- Given passage:
------------------------------------

Despite mounting budget pressure, graduated income tax remains political long shot
When a progressive Chicago alderperson scolded Gov. JB Pritzker in November over his opposition to Mayor Brandon Johnson’s failed proposal to tax large corporations $21 per employee, Illinois’ billionaire chief executive was quick to defend his progressive bona fides.
“What we need is a progressive income tax, a graduated income tax in this state,” Pritzker told Chicago Ald. Byron Sigcho-Lopez, a democratic socialist who confronted him following a Veterans Day commemoration in Little Village. “You know that I’ve worked very hard to get that passed.”
Pritzker poured $58 million into the 2020 campaign advocating for a change in the state constitution to allow for an income tax structure that would charge higher rates for higher levels of income.
But the proposal received support from just 46% of voters, far below the threshold needed to change the state constitution.
In the years since, Pritzker and Democrats who control the state legislature have mostly shied away from the cause — all while managing to balance the books under the existing tax structure, largely thanks to a strong economy and federal aid in the years after the pandemic.
There are signs, however, that the state’s chronic fiscal challenges are reemerging and likely to be exacerbated by federal policy changes enacted by the Trump administration. Despite this, it appears the graduated income tax will also be off the table as a remedy, at least in 2026.
Pritzker, who put the “fair tax” at the center of his 2018 gubernatorial campaign and served as its chief champion during the failed 2020 referendum campaign, told reporters in November that putting the question on the ballot is “not something that's been a priority for me going into the next session.”
“I think it's something that is being talked about by members of the General Assembly — we'll have to see if it gets proposed,” Pritzker said, reiterating his belief that “a graduated system is better than a flat tax system.”
Pritzker is running for reelection in 2026 and is widely viewed as a potential Democratic candidate for president in 2028.
Renewed push
While Pritzker isn’t putting it at the top of his agenda, some Democrats in the legislature would like to again place a graduated income tax question before the voters.
State Sen. Rob Martwick of Chicago introduced legislation in both 2023 and 2025, and the latest proposal has 17 co-sponsors. Similar legislation filed in the House by state Rep. Abdelnasser Rashid, a Bridgeview Democrat, has more than two dozen co-sponsors.

------------------------------------

Pixel coordinate lists
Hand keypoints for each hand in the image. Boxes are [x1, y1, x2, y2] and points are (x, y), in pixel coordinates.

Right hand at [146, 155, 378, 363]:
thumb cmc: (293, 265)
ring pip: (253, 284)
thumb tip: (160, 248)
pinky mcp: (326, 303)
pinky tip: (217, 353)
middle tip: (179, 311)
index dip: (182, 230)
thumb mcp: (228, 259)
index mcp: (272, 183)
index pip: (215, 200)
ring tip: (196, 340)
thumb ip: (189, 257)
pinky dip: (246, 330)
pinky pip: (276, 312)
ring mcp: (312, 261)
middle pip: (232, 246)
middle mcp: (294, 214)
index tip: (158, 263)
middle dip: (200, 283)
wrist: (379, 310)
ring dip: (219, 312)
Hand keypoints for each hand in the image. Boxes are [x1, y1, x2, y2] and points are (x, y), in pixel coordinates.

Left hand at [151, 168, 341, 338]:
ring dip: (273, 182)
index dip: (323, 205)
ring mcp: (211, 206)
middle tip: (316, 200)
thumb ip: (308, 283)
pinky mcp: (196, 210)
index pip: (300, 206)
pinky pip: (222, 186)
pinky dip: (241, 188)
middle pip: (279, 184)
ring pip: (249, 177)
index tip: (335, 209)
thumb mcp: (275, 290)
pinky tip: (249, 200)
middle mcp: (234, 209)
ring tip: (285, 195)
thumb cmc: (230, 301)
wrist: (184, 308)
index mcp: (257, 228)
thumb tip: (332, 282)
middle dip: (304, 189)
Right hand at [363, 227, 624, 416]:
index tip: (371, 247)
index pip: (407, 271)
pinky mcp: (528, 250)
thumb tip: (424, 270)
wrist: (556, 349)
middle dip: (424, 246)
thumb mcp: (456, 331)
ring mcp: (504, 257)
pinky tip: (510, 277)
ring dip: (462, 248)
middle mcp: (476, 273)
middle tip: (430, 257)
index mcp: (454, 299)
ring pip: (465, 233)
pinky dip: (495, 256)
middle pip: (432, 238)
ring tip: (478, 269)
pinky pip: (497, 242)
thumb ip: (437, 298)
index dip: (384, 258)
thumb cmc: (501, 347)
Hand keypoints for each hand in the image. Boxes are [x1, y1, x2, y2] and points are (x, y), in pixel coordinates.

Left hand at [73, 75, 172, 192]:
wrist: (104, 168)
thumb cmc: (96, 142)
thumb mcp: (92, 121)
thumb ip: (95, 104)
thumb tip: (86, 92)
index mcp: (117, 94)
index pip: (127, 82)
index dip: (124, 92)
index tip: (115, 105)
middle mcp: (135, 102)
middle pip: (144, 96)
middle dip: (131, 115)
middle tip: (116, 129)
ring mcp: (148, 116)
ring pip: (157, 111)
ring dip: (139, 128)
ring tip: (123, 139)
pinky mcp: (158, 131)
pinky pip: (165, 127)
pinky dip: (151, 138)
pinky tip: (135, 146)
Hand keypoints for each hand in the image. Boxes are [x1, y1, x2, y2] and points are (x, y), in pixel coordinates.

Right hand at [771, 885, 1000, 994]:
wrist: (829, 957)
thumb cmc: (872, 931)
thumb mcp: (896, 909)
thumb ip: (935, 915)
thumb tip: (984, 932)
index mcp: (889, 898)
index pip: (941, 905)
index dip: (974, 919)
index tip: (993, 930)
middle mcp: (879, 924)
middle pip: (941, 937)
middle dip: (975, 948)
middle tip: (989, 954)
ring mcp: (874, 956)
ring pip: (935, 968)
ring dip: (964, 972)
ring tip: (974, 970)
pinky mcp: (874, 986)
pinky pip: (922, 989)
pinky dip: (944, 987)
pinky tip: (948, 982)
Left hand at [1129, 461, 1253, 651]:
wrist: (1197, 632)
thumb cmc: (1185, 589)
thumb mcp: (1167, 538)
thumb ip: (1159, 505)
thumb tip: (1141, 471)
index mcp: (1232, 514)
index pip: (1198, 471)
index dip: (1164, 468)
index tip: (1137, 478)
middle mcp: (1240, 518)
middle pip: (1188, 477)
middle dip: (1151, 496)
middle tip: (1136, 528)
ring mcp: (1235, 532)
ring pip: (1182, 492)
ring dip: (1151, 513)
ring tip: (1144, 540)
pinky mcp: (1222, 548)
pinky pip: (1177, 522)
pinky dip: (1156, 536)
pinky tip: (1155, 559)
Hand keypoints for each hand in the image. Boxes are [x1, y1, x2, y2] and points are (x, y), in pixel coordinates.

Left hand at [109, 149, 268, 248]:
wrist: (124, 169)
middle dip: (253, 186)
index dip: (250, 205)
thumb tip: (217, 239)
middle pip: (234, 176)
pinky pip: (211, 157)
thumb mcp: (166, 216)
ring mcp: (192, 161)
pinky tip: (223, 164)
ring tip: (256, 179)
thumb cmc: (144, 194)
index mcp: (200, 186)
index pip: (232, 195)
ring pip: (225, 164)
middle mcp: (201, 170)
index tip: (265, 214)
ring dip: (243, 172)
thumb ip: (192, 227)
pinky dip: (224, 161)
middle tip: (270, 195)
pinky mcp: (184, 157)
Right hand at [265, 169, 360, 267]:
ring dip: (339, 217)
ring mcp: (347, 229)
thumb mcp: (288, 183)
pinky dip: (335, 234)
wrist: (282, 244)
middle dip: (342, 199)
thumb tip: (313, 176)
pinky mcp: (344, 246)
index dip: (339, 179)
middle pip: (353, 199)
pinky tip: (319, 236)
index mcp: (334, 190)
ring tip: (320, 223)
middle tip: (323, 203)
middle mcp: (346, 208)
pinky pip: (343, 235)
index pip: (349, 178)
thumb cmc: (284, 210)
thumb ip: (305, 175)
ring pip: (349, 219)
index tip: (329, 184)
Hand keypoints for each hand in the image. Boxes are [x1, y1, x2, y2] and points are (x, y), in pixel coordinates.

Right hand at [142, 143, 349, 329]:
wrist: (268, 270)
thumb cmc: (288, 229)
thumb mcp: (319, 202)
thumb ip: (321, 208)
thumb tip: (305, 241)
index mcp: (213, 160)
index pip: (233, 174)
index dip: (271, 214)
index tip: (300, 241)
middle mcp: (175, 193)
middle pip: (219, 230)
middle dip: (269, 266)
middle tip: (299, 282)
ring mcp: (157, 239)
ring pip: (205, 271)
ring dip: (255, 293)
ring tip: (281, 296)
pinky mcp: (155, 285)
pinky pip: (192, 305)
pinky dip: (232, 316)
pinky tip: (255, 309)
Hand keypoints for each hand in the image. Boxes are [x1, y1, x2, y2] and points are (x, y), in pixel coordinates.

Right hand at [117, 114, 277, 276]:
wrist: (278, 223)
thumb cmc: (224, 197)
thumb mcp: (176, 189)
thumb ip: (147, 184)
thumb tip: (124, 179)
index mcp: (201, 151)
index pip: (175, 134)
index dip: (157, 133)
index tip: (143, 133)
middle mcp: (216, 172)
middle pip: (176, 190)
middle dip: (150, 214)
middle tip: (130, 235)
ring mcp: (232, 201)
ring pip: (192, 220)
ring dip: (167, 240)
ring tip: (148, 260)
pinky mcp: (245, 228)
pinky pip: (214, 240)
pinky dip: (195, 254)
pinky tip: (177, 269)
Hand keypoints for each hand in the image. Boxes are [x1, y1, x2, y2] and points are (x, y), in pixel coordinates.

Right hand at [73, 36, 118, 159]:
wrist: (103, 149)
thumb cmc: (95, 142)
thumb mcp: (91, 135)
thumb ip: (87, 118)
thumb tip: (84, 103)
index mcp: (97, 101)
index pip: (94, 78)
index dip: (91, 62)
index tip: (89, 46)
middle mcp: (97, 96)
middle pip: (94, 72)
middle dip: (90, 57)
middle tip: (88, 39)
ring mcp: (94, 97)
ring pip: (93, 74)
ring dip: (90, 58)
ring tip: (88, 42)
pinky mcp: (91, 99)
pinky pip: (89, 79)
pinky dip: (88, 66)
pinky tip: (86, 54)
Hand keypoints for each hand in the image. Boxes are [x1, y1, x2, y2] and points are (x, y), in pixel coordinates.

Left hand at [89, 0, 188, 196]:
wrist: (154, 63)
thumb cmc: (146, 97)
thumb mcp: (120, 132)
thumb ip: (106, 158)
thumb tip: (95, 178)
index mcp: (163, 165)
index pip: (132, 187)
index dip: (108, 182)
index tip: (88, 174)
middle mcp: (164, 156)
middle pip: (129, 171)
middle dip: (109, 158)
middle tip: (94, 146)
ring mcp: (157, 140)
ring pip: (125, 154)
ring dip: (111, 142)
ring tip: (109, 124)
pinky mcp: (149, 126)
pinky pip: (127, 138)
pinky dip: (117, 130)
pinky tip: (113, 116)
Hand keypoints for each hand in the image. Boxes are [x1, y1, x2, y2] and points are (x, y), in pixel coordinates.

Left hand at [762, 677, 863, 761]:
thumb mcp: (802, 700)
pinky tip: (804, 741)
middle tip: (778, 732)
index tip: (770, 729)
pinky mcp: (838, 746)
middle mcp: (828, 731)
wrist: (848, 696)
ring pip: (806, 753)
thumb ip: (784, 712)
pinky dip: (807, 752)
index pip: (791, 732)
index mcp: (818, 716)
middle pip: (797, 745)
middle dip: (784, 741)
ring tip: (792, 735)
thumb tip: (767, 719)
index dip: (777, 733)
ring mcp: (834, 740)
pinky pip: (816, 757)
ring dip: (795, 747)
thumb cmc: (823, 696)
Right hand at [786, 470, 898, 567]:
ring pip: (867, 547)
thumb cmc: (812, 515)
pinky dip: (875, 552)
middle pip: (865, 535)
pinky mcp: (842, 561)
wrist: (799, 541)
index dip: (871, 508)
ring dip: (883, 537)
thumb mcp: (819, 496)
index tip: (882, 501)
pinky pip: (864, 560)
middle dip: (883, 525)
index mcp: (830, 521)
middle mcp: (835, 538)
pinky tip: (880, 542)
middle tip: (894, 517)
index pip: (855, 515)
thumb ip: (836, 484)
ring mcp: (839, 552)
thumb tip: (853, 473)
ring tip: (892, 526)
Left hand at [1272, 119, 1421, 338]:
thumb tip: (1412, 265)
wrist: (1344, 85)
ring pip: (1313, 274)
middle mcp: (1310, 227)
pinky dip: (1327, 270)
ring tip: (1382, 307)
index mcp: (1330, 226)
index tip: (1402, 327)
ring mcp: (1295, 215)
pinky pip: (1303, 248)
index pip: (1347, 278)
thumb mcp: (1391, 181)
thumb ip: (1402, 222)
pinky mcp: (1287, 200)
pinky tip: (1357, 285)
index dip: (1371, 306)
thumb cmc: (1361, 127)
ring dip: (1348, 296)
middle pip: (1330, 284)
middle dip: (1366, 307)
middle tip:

------------------------------------

- Your instructions:
Answer from the income tax passage:
1. How much money did Pritzker put into the 2020 campaign for the constitutional change?
2. What share of voters supported that proposal?
3. How many co-sponsors does Martwick's latest proposal have?
These lines have no connection to the income tax passage.

- Written reply:
1. $58 million
2. 46%
3. 17